MAGNA INTERNATIONAL INC.
337 Magna Drive
Aurora, Ontario, Canada L4G 7K1

Tel:  (905) 726-2462
Fax:  (905) 726-7173


Magna announces Board approval of previously announced arrangement involving
Russian Machines

    Magna International Inc. (TSX: MG.A, MG.B; NYSE: MGA)
today announced that its Board of Directors has approved a
definitive Plan of Arrangement and related agreements with respect to the
previously announced proposed strategic investment in Magna by Russian
Machines, a wholly owned subsidiary of Basic Element Limited.

    Rationale
    ---------

    The strategic investment is designed to accelerate Magna's strategic
efforts to capitalize on significant growth opportunities in the growing
Russian automotive market as well as other emerging markets. In targeting the
Russian market, Magna believes that the best way to minimize risk and maximize
return is by working together with an established industrial partner. It also
believes that having Russian Machines and its controlling shareholder Basic
Element as a strategic partner, with an aligned interest through a significant
ownership stake in Magna, will assist Magna in carrying out its expansion
strategy in Russia and other emerging markets. Basic Element is one of the
largest, privately held industrial conglomerates in Russia and its subsidiary
Russian Machines owns a majority interest in GAZ Group, which is Russia's
second-largest automotive manufacturer.

    Magna believes that, if implemented, the proposed Arrangement will
achieve a greater alignment of interests between the Stronach Trust, which
currently controls Magna, Russian Machines and other Magna shareholders and
will create "checks and balances" on the exercise of the Stronach Trust's
controlling interest in Magna by virtue of Russian Machines' Board nomination
rights and new corporate governance guidelines that will require certain major
transactions to be approved by two-thirds of the Board members. Further, the
proposed alliance is designed to preserve the fundamental business
philosophies and operating principles that have been the cornerstone of
Magna's success, including Magna's Corporate Constitution and its Employee
Charter.

    Overview of Arrangement
    -----------------------

    The terms of the Arrangement and related agreements are consistent in all
material respects with those announced jointly by Magna and Basic Element on
May 10, 2007 and will be described in detail in the management information
circular/proxy statement (the "Circular") to be mailed on or about August 1,
2007 to Magna shareholders of record as of July 16, 2007 in respect of the
special meeting of Magna shareholders currently scheduled to take place on
August 28, 2007 (subject to court approval) to approve the Arrangement. The
Circular will contain relevant information concerning the Arrangement,
including a description of (i) the definitive transaction terms and
conditions, (ii) the Board's recommendation to shareholders, the factors
underlying the Board's recommendation and a description of the review
conducted by the Special Committee of independent directors and its legal and
financial advisors, (iii) the shareholder votes and court and regulatory
approvals required to carry out the Arrangement, which votes will include a
"majority of minority" of the votes cast by holders of Class A Subordinate
Voting Shares, voting separately as a class, and (iv) the dissent rights
available to "minority" Class B shareholders if the Arrangement includes the
proposed buyback of the Class B Shares other than those currently controlled
by the Stronach Trust. The remainder of this press release is qualified by the
more detailed information appearing in the Circular and shareholders are urged
to review the Circular carefully.

# Provided entries:

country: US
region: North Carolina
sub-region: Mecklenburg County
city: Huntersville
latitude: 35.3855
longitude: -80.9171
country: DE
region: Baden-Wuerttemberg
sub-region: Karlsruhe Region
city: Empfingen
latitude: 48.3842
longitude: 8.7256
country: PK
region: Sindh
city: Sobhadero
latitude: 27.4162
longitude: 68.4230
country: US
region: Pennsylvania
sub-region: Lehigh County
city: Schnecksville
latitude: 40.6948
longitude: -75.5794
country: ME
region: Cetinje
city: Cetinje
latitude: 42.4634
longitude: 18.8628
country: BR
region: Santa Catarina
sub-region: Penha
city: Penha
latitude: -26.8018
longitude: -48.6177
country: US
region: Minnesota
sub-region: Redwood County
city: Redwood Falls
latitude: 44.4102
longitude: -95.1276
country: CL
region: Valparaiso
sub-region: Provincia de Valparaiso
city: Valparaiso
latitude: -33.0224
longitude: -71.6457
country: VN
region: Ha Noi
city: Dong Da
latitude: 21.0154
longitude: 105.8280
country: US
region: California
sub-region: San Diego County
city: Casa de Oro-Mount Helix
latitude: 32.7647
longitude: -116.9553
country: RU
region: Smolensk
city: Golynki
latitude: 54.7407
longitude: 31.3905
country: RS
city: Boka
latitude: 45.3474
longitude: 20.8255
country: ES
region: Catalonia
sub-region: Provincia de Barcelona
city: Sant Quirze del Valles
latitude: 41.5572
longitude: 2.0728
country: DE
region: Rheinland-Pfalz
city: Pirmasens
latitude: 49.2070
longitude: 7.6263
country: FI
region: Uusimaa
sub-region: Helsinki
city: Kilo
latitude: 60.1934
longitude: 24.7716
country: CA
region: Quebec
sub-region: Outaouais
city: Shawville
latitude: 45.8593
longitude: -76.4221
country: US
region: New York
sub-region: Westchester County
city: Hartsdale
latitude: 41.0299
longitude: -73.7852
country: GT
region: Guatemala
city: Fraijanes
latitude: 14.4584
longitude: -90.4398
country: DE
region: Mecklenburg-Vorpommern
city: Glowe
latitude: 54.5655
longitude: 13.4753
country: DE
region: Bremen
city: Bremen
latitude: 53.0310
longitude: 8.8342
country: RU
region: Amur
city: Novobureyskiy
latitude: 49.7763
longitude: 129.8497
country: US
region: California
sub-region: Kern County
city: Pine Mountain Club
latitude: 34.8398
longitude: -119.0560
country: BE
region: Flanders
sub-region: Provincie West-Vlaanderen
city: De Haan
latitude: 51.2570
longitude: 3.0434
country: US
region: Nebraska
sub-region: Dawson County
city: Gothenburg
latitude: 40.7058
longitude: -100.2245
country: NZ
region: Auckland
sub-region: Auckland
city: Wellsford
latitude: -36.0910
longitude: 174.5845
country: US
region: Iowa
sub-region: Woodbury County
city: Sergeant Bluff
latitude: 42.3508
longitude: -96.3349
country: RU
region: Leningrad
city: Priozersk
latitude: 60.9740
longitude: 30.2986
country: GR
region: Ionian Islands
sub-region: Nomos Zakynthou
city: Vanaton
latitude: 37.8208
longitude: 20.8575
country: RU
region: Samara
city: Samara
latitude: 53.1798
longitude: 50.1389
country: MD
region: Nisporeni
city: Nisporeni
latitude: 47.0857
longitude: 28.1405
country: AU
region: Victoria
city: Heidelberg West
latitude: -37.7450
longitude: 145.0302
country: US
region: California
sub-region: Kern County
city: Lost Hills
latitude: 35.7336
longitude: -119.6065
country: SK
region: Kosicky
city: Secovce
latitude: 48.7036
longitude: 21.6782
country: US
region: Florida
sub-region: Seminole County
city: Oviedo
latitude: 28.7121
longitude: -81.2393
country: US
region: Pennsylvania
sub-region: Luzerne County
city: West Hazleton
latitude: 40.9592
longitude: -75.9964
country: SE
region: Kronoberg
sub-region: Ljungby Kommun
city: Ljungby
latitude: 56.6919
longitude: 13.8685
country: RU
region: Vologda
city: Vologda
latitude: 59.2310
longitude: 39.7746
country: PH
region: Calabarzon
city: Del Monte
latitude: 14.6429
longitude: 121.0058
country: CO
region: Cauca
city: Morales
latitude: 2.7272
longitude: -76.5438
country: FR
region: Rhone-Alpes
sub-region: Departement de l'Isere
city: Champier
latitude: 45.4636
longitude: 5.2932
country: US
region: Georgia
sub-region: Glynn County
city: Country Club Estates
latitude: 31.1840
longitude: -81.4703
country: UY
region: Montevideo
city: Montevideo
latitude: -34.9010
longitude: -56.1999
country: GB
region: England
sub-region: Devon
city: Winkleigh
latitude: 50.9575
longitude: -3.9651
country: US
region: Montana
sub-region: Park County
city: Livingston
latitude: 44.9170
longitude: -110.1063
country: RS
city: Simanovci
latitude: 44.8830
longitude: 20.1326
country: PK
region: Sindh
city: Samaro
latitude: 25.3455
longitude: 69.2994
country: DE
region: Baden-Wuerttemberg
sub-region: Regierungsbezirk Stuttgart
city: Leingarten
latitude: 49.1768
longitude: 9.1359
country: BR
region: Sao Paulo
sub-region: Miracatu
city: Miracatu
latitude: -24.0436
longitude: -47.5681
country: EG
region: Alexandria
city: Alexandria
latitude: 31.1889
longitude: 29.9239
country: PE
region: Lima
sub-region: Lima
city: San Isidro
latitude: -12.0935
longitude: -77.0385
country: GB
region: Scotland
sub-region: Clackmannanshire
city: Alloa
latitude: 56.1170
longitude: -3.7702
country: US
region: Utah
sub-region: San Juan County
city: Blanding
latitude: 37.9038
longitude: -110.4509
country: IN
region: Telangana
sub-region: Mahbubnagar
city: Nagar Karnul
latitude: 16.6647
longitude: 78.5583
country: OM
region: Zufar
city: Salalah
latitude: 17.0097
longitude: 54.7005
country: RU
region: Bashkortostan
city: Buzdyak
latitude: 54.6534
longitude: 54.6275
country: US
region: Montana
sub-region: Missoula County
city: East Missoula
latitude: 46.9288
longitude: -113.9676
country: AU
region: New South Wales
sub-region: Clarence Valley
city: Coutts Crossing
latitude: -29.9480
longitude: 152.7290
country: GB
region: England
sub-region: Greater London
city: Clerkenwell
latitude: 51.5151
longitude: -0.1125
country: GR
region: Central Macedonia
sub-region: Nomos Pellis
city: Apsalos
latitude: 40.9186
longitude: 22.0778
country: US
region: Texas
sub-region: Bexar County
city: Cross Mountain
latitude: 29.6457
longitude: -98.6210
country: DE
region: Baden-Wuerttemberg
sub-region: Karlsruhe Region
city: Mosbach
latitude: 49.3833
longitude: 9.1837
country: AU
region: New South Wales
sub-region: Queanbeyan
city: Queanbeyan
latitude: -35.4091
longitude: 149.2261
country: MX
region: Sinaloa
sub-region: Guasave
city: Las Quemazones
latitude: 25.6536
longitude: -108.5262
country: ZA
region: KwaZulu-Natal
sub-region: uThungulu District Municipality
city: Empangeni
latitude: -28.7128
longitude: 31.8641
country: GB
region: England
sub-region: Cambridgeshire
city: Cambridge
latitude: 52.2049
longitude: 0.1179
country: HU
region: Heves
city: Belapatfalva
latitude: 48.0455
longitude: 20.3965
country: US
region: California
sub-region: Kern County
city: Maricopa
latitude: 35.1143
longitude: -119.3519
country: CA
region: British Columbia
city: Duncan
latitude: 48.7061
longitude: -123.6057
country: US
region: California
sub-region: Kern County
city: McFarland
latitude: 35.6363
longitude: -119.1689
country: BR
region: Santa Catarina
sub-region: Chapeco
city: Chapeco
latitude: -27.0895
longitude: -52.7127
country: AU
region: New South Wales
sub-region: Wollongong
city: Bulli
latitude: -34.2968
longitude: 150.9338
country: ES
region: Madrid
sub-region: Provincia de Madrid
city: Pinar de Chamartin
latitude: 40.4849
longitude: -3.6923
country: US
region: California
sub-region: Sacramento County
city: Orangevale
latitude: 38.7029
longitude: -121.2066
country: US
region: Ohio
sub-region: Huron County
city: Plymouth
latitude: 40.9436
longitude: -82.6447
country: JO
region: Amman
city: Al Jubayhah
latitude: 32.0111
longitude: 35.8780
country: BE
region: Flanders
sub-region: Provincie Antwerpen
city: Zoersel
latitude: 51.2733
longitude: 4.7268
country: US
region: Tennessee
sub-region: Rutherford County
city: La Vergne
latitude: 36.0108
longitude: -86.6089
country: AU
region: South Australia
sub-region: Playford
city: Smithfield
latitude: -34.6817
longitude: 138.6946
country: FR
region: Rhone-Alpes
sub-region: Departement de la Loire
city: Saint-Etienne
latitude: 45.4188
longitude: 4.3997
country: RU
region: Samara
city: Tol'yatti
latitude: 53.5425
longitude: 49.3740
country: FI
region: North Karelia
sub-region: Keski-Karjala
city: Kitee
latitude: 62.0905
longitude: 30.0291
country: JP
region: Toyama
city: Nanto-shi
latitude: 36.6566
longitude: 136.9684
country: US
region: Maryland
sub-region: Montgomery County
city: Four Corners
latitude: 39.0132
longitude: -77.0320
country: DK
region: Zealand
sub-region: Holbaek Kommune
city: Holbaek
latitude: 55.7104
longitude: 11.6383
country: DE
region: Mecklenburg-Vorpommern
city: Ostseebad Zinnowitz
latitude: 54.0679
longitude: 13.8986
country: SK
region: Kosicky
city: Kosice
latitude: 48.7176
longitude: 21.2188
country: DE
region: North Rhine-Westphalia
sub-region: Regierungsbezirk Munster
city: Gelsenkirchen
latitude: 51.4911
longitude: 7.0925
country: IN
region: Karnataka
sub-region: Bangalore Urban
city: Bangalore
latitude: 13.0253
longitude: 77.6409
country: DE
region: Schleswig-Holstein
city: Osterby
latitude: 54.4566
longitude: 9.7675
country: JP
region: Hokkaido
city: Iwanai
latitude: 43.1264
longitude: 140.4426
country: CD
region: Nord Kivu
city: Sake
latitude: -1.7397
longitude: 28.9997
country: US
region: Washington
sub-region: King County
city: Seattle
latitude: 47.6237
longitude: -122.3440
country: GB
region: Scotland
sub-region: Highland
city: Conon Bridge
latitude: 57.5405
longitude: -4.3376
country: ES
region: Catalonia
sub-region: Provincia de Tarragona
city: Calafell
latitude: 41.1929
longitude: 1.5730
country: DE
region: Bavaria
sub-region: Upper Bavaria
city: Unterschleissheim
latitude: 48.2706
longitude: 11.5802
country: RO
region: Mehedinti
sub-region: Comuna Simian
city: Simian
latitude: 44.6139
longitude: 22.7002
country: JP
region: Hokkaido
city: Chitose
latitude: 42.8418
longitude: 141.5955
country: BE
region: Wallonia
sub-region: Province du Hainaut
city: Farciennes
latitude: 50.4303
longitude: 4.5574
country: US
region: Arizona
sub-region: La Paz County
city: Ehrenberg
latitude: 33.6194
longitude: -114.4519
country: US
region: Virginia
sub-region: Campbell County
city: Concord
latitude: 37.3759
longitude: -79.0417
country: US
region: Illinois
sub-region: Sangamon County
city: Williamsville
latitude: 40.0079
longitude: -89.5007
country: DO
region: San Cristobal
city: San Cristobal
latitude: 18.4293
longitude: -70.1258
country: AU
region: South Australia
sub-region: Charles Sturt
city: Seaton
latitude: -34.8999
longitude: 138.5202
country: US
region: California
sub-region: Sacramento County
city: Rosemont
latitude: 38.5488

# Jobs:
1) Rewrite the part of the listing that opens with the line containing "longitude: 69.2994" and closes with the line containing "latitude: 31.1889" as a Markdown table with the columns Row and Entry, one line per row and blank lines left out.
2) Extend the press release on Magna's arrangement with Russian Machines, picking up after its final sentence.

# Task results:
1)
| Row | Entry |
|---|---|
| 1 | longitude: 69.2994 |
| 2 | country: DE |
| 3 | region: Baden-Wuerttemberg |
| 4 | sub-region: Regierungsbezirk Stuttgart |
| 5 | city: Leingarten |
| 6 | latitude: 49.1768 |
| 7 | longitude: 9.1359 |
| 8 | country: BR |
| 9 | region: Sao Paulo |
| 10 | sub-region: Miracatu |
| 11 | city: Miracatu |
| 12 | latitude: -24.0436 |
| 13 | longitude: -47.5681 |
| 14 | country: EG |
| 15 | region: Alexandria |
| 16 | city: Alexandria |
| 17 | latitude: 31.1889 |

2)
    Under the terms of the proposed Arrangement, Russian Machines would
invest approximately US$1.54 billion to acquire indirectly 20 million Magna
Class A Subordinate Voting Shares from treasury. A new Canadian holding
company ("Newco") would hold the respective holdings in Magna of the Stronach
Trust and Russian Machines, as well as a portion of the respective holdings in
Magna of Donald Walker, Siegfried Wolf, Vincent Galifi, Jeffrey Palmer and
Peter Koob (collectively, the "Principals"), all of whom are members of
Magna's executive management. Subject to approval by a majority of the votes
cast by "minority" Class B Shareholders, the proposed Arrangement would also
involve the purchase by Magna for cancellation of all outstanding Class B
Shares not held by the Stronach Trust for Cdn.$114.00 in cash per Class B
Share (the "Class B Share Acquisition"). If the Arrangement includes the Class
B Share Acquisition, the number of votes attached to the Class B Shares would
be reduced from 500 votes to 300 votes per share (the "Class B Share Vote
Reduction").

    Upon the completion of the proposed Arrangement, Newco will hold
indirectly 726,829 Class B Shares and 20,605,000 Class A Subordinate Voting
Shares. Assuming approval of the Class B Share Acquisition, Newco will
indirectly hold 100% of the outstanding Class B Shares and approximately 16%
of the outstanding Class A Subordinate Voting Shares, collectively
representing approximately 68.8% of the total voting power of all the
outstanding shares of Magna. In connection with the Arrangement, the Stronach
Trust and Russian Machines will enter into certain agreements governing their
relationship as shareholders, including the voting of the Magna shares held
indirectly by Newco and the terms upon which Russian Machines may elect to
withdraw, or the Stronach Trust may cause Russian Machines to withdraw, its
investment in Newco and terminate those governance arrangements.

    The Principals, the Stronach Trust and Stronach & Co., an associate of
Magna's Chairman, Mr. Frank Stronach, have interests in the Arrangement that
are different from other shareholders. Those interests were identified in
Magna's press release dated May 10, 2007 and will also be disclosed in the
Circular.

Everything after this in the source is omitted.